WHAT THE TASK REQUIRES: Where the material below has a line containing "aspects, alongside the Mayor’s charities.", start repeating exactly, and keep going through the line containing "OFFICIAL PRACTICE ROUNDS", with no other lines.
Start of EXERCISE MATERIALS
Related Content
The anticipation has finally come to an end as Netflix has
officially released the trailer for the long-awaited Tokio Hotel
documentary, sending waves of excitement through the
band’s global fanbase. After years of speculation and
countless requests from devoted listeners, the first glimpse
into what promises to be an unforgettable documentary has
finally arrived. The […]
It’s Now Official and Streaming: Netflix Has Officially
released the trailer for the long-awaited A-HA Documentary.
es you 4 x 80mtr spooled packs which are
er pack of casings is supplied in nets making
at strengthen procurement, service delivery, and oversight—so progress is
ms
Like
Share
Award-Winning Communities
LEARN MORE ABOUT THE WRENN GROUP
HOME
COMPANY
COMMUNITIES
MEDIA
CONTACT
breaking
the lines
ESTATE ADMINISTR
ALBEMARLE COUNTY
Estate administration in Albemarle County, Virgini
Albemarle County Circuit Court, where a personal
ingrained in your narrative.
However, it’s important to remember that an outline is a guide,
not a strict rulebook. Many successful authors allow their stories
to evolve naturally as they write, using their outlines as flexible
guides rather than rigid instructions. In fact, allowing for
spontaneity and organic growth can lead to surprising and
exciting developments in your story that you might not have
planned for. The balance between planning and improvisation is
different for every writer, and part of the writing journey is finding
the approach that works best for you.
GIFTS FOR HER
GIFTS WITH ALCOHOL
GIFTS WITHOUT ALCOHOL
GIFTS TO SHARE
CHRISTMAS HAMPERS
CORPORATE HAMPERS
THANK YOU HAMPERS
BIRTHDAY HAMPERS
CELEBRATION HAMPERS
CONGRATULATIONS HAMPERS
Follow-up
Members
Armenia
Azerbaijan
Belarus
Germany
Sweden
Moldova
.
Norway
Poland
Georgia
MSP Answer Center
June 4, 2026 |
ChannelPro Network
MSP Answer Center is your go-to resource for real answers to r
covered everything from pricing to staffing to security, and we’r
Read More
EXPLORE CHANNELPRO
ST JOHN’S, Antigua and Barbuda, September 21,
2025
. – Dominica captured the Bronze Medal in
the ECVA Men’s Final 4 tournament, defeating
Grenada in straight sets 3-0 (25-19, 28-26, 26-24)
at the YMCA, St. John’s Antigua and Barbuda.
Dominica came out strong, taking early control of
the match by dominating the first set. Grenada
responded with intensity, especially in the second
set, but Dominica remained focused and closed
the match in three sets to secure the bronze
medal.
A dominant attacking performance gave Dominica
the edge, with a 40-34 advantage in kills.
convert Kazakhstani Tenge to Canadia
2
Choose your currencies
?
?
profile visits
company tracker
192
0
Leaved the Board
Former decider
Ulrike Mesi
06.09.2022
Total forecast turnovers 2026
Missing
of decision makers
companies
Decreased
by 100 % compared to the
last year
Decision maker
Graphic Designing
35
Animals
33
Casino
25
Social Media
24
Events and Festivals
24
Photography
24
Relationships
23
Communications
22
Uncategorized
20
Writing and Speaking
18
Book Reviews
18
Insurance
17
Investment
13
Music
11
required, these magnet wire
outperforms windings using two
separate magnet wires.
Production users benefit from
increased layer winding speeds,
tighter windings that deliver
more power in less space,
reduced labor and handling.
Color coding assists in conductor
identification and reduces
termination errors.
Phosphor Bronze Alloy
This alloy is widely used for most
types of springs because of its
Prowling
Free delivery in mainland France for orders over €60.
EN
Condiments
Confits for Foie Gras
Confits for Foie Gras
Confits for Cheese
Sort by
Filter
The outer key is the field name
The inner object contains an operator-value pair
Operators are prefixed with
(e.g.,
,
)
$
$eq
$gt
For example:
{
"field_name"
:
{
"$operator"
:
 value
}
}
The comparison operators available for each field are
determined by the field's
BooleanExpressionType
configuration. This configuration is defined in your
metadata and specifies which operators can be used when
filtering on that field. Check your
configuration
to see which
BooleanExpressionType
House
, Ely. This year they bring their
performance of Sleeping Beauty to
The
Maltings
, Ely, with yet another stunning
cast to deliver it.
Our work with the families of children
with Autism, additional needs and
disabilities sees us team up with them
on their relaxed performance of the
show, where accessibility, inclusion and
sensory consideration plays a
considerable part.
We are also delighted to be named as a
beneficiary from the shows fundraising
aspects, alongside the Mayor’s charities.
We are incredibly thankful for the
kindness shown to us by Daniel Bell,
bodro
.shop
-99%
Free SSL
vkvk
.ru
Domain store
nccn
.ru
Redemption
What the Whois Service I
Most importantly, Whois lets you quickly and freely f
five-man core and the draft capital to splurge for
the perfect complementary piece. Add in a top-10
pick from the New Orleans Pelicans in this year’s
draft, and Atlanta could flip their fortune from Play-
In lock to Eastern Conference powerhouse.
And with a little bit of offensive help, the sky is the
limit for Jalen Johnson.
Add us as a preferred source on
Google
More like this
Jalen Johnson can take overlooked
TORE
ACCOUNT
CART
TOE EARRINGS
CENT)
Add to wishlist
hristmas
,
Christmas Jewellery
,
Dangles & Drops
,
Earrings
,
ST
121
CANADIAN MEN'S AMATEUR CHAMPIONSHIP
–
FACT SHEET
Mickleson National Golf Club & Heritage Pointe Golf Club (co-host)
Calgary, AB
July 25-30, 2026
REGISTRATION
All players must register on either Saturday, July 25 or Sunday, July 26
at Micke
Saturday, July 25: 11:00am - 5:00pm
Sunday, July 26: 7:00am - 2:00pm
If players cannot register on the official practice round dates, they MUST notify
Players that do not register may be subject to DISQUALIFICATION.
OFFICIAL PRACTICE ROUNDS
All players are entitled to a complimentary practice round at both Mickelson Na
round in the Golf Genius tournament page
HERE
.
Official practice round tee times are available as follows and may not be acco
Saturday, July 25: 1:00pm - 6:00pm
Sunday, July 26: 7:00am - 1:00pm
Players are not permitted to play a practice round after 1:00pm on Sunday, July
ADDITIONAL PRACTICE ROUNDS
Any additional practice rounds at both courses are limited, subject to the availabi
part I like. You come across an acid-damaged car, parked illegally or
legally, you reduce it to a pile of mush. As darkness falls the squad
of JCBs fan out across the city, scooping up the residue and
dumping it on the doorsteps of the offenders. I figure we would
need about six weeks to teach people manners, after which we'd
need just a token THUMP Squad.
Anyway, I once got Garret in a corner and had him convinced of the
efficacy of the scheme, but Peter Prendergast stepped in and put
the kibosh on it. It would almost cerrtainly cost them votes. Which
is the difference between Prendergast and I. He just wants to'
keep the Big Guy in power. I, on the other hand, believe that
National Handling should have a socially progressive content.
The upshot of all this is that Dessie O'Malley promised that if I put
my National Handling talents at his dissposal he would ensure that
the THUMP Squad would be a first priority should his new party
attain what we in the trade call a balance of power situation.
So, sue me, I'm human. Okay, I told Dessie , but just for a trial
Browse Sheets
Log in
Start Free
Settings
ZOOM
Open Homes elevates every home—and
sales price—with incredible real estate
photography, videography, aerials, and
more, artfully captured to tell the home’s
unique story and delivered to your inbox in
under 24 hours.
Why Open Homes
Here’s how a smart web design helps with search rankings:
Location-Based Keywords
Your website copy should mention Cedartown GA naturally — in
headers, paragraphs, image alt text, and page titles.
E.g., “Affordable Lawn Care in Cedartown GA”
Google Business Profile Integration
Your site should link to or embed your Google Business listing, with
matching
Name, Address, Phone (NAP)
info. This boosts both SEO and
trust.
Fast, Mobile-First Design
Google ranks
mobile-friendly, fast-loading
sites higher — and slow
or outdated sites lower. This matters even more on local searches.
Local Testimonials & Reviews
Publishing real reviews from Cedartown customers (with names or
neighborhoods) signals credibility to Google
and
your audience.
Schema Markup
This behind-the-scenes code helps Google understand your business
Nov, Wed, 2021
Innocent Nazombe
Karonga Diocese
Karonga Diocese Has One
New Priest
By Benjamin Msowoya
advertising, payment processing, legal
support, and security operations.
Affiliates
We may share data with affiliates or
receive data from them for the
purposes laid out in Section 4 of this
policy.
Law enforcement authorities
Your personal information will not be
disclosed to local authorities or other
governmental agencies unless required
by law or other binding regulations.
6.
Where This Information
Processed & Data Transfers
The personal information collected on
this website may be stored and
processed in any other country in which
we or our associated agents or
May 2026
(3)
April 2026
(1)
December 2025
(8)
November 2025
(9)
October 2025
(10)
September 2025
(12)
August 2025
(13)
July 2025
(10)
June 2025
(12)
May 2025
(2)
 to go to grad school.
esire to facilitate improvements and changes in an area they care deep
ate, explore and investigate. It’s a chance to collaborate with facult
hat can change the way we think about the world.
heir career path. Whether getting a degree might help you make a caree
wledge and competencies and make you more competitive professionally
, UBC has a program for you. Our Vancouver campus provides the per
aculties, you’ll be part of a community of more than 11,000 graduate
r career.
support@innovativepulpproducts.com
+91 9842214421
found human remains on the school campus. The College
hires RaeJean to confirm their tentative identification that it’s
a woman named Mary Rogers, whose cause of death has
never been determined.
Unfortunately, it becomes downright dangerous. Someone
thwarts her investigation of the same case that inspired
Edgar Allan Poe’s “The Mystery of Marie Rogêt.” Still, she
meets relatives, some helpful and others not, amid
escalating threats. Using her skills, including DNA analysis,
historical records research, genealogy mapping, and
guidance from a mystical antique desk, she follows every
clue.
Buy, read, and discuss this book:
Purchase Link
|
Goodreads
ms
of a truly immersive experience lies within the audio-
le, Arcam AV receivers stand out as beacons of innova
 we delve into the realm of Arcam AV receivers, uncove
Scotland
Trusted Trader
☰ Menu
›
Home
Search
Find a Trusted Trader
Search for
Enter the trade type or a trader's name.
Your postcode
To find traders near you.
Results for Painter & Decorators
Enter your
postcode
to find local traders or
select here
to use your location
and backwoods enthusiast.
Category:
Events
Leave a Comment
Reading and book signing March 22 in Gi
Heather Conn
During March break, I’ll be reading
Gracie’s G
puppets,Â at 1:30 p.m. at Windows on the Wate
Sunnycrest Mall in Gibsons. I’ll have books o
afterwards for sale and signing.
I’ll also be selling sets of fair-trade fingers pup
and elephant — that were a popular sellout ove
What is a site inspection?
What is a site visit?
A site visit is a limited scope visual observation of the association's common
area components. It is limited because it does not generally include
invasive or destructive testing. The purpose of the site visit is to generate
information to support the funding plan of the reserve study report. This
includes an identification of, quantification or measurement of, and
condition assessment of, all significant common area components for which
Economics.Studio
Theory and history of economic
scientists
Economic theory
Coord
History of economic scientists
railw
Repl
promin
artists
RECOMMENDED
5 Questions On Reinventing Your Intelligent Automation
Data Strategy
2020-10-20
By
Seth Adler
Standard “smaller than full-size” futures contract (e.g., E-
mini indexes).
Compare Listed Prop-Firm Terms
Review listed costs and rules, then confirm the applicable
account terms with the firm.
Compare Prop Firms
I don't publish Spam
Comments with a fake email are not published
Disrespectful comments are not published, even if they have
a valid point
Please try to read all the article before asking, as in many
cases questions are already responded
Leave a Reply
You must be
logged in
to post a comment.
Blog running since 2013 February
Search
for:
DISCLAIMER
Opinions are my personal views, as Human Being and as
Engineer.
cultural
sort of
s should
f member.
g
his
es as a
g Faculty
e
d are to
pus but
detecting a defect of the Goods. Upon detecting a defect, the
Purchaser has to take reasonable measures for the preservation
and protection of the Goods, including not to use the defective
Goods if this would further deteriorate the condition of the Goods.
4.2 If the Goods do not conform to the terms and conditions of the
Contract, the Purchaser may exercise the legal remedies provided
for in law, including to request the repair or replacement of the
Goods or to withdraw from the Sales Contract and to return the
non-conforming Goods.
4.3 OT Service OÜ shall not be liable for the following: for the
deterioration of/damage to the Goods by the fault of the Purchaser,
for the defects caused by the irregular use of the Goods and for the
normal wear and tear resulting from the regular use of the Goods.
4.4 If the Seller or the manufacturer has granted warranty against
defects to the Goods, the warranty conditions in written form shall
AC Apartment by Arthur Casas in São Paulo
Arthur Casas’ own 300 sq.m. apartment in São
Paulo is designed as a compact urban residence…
End of EXERCISE MATERIALS
FINISHED TASK:
aspects, alongside the Mayor’s charities.
We are incredibly thankful for the
kindness shown to us by Daniel Bell,
bodro
.shop
-99%
Free SSL
vkvk
.ru
Domain store
nccn
.ru
Redemption
What the Whois Service I
Most importantly, Whois lets you quickly and freely f
five-man core and the draft capital to splurge for
the perfect complementary piece. Add in a top-10
pick from the New Orleans Pelicans in this year’s
draft, and Atlanta could flip their fortune from Play-
In lock to Eastern Conference powerhouse.
And with a little bit of offensive help, the sky is the
limit for Jalen Johnson.
Add us as a preferred source on
Google
More like this
Jalen Johnson can take overlooked
TORE
ACCOUNT
CART
TOE EARRINGS
CENT)
Add to wishlist
hristmas
,
Christmas Jewellery
,
Dangles & Drops
,
Earrings
,
ST
121
CANADIAN MEN'S AMATEUR CHAMPIONSHIP
–
FACT SHEET
Mickleson National Golf Club & Heritage Pointe Golf Club (co-host)
Calgary, AB
July 25-30, 2026
REGISTRATION
All players must register on either Saturday, July 25 or Sunday, July 26
at Micke
Saturday, July 25: 11:00am - 5:00pm
Sunday, July 26: 7:00am - 2:00pm
If players cannot register on the official practice round dates, they MUST notify
Players that do not register may be subject to DISQUALIFICATION.
OFFICIAL PRACTICE ROUNDS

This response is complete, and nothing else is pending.